This typical example illustrates how the losses in a penstock are affected by flow rate.

**Penstock data:**

1,000 feet long

2 inches internal diameter

100 feet of vertical fall

We used a pipe friction calculator to determine the net head (shown in green) over the range of possible flows. This line also represents the pipe efficiency (in percent). We then used the rule below to estimate the available power in watts. This is shown in blue.

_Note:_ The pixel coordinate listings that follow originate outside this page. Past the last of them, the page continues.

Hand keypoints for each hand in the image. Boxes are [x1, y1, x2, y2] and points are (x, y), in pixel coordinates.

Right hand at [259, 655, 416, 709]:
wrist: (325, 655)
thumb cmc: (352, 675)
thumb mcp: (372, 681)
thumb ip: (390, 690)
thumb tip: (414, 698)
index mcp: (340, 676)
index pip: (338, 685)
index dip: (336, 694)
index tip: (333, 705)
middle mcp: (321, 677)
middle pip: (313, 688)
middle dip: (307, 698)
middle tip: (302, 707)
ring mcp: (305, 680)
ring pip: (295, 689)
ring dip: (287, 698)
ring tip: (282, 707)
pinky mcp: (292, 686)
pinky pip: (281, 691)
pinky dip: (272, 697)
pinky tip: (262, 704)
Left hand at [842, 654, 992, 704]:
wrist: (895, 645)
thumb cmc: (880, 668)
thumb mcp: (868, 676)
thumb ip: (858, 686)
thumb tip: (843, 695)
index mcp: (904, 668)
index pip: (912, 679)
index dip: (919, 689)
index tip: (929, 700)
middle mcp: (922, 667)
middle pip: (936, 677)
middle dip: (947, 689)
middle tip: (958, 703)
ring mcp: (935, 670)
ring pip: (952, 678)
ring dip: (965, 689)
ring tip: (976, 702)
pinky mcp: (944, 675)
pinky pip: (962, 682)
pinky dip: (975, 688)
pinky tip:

Power (W) = Net Head (ft.) × Flow (gpm) ÷ 12

At this site—with 100 feet of head and the valves closed—the pressure gauge should read 43 psi. The flow is controlled by the nozzle sizes fitted in the turbine. If all constrictions are removed so that the pipe runs “full-bore,” there will be no pressure on the gauge, and we will see about 70 gpm flow, but no power.

Maximum power for this penstock is achieved by using nozzles that reduce flow to 40 gpm. This coincides with a net head of 66 feet (the gauge will read 28 psi).

However, this 2-inch-diameter pipe may not be the best choice for a 40 gpm flow because the efficiency is only 66%. If 40 gpm is available for enough of the year then it’s worth considering the cost of larger pipe; this diameter is a good choice for a site with 20 to 30 gpm flows. Observe how the efficiency is much higher at these slightly lower flow rates.

Your choice of pipe diameter will be governed by the sizes that are available and by how much the pipe costs relative to the pressure loss it incurs. In most cases, a target of 80% to 90% efficiency is cost-effective. But if the pipe is the major cost, or you wish to benefit from short-term high flows, then 66% efficiency could be the right choice.